During the next few days Vanessa worked as though Death were watching her again, making decisions, giving orders and executing designs with a speed and precision that seemed to be beyond her conscious control. She did not know where her energy came from.

In the evenings, it left her. When Vanessa walked out of the door of Number 24 at night she walked straight into an emotional and intellectual no-man's-land. To think or to feel would be to remember that Jake Conrad did not love her, that from now on she walked in darkness.

It was a blessing that she had her work to keep her going, she knew; otherwise she might have crawled into bed and stayed there. She seemed suddenly to have a dozen different things to do with her time, a dozen irons in the fire—all keeping her from the occupation of thinking.

Her summer designs were well in hand, and the round of fabric salesmen was just beginning. This time, she noticed, she felt calmer, more confident about her choices, more decided about what she wanted.

She fought long and hard with Robert over the designs for the signature fabric and emblem that Colin had sent her. In the end they both compromised—Vanessa agreeing to give up on using the fabric for the summer line and Robert agreeing that they would launch the new appliqué on several items and commission another company to manufacture a T-shirt under the Number 24 label.

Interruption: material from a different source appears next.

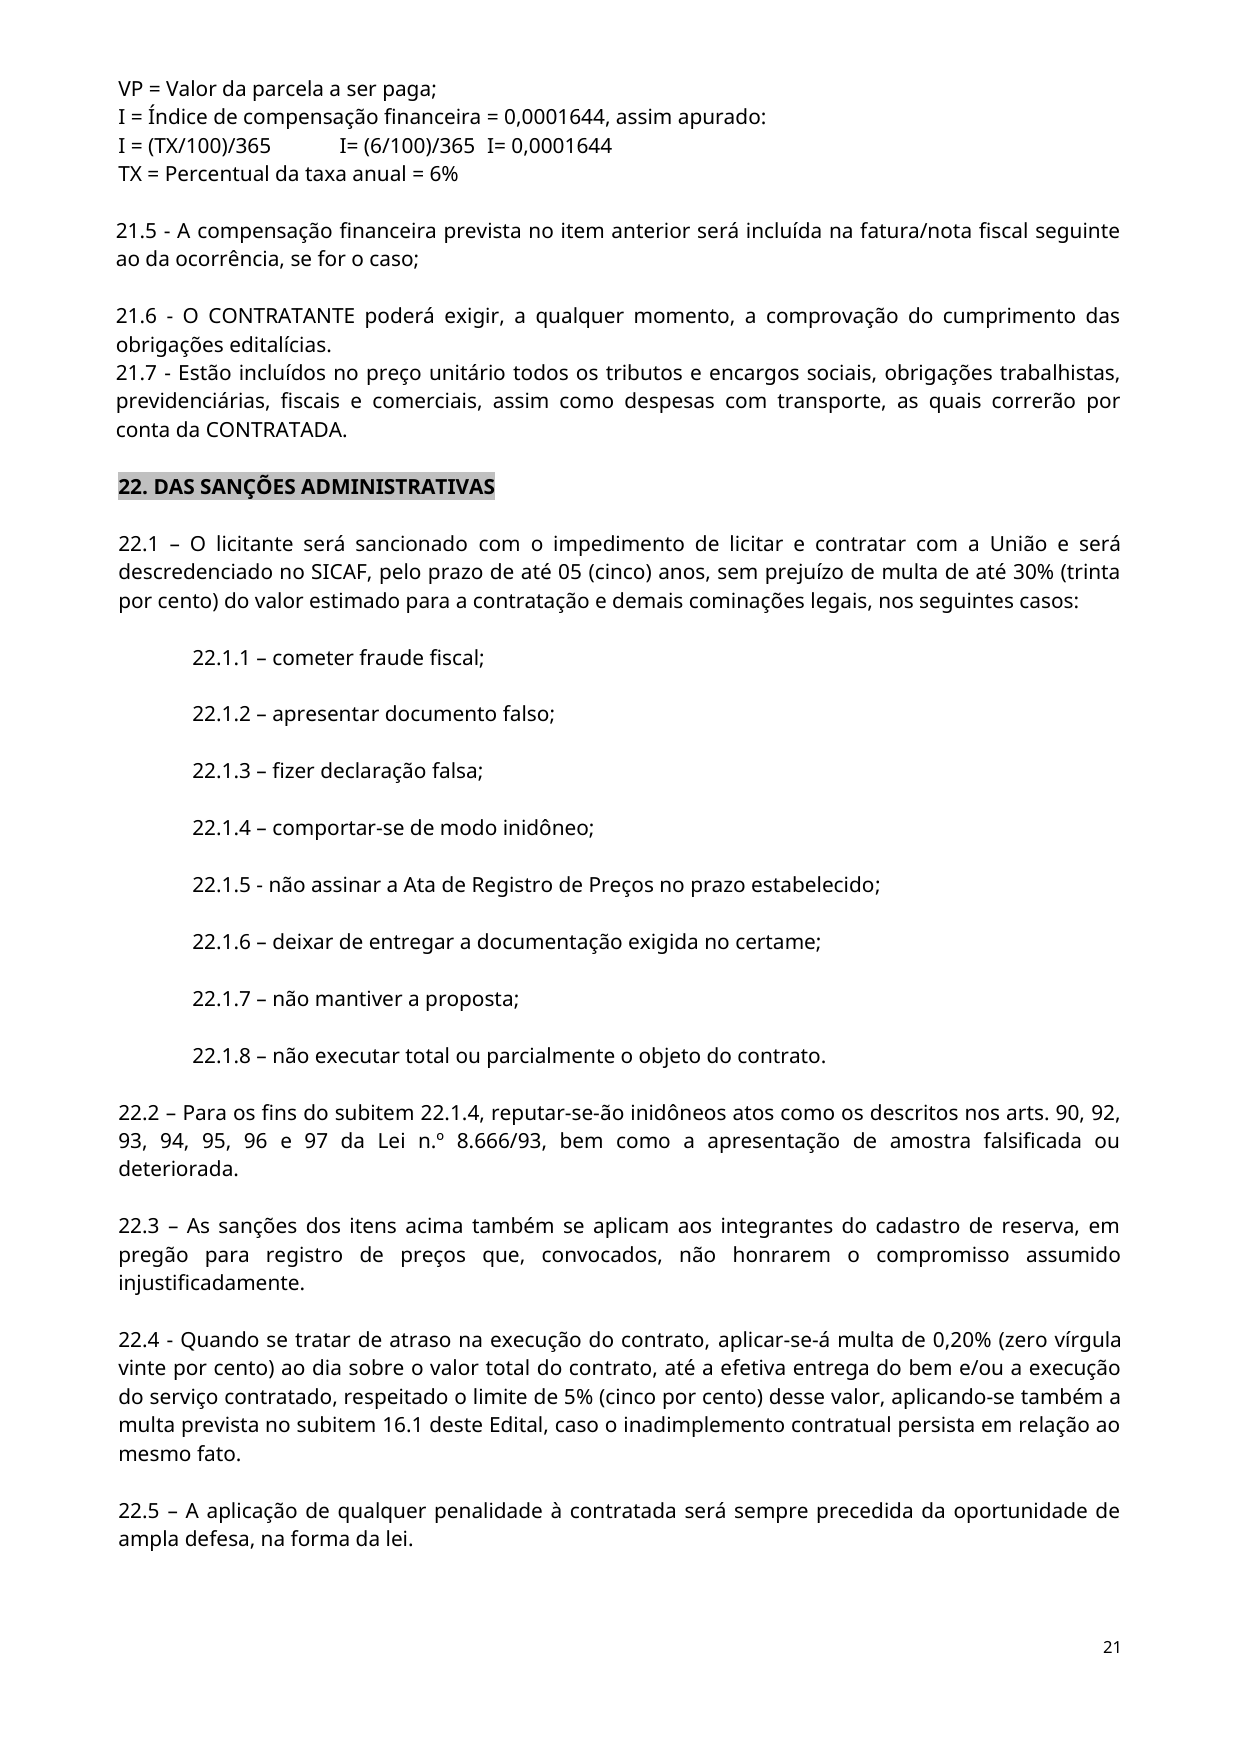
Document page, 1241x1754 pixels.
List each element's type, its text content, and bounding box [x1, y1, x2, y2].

She had seen David Latham socially a few times, but now she stopped. He was very intelligent, a nice man, and she enjoyed his company, but he was starting to wonder why she would not go to bed with him. She would have liked to be able to go to bed with him and forget Jake, but she remembered her years in Larry's bed while she was trying to forget Jace, and she knew it would be no good.

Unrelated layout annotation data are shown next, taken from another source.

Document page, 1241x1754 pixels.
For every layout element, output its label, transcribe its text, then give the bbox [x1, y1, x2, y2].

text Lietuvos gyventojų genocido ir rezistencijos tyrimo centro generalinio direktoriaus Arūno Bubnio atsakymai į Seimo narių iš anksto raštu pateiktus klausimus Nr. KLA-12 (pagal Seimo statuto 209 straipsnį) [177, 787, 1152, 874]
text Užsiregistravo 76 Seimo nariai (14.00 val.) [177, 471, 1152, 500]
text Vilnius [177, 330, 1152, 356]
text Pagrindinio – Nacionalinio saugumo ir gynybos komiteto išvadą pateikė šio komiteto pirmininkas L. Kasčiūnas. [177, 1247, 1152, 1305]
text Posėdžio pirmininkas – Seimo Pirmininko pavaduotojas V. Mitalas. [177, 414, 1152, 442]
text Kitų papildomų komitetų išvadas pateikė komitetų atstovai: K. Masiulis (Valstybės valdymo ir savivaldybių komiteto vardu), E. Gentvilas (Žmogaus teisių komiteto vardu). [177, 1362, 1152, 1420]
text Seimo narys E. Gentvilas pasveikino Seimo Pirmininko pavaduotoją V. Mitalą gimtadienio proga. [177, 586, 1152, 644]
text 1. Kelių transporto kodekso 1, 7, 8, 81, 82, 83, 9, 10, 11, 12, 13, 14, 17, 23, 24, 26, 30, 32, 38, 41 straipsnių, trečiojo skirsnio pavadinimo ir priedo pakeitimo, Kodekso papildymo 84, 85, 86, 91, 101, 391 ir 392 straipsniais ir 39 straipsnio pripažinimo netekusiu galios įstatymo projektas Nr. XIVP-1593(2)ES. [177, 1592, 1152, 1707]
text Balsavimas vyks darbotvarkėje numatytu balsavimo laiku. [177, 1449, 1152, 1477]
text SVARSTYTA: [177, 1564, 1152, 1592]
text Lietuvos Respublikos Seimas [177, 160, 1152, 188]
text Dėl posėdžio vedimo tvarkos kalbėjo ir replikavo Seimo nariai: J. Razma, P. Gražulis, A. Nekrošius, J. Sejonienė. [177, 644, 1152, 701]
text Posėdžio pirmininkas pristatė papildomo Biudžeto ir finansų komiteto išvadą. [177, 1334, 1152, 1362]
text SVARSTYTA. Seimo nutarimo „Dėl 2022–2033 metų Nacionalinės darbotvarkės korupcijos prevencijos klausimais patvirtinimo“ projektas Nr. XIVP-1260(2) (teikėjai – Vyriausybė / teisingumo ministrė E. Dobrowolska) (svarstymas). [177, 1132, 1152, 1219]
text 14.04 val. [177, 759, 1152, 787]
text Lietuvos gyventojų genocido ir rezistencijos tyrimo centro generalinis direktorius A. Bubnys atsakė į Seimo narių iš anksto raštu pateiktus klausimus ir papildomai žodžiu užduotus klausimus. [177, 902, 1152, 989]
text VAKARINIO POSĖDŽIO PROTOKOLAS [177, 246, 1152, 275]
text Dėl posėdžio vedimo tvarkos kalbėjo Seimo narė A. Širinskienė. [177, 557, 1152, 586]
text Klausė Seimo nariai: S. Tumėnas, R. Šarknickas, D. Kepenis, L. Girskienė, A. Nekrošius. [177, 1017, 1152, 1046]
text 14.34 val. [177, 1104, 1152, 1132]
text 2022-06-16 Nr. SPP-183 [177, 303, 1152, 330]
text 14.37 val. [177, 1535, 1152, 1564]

There might never be another man for her. The fact that she had destroyed his love for her didn't mean she could also destroy her own love for him, no matter how much she wished to.

In spite of her resolve to bankrupt Number 24 if Jake called the debenture, she hadn't, in the end, been able to face the possibility. So she had called Lou Standish. She had told him she wanted to buy up the debenture so she could own the company outright, nothing more; and she had asked him if the family would lend her the money. He had agreed to it instantly, without consulting them, and the Standishes were using this as an excuse to keep in touch with her: Lou phoned her with family news and messages while he was working out the details with David Latham. She wondered, not for the first time, how much of the family's fondness for her was guilt.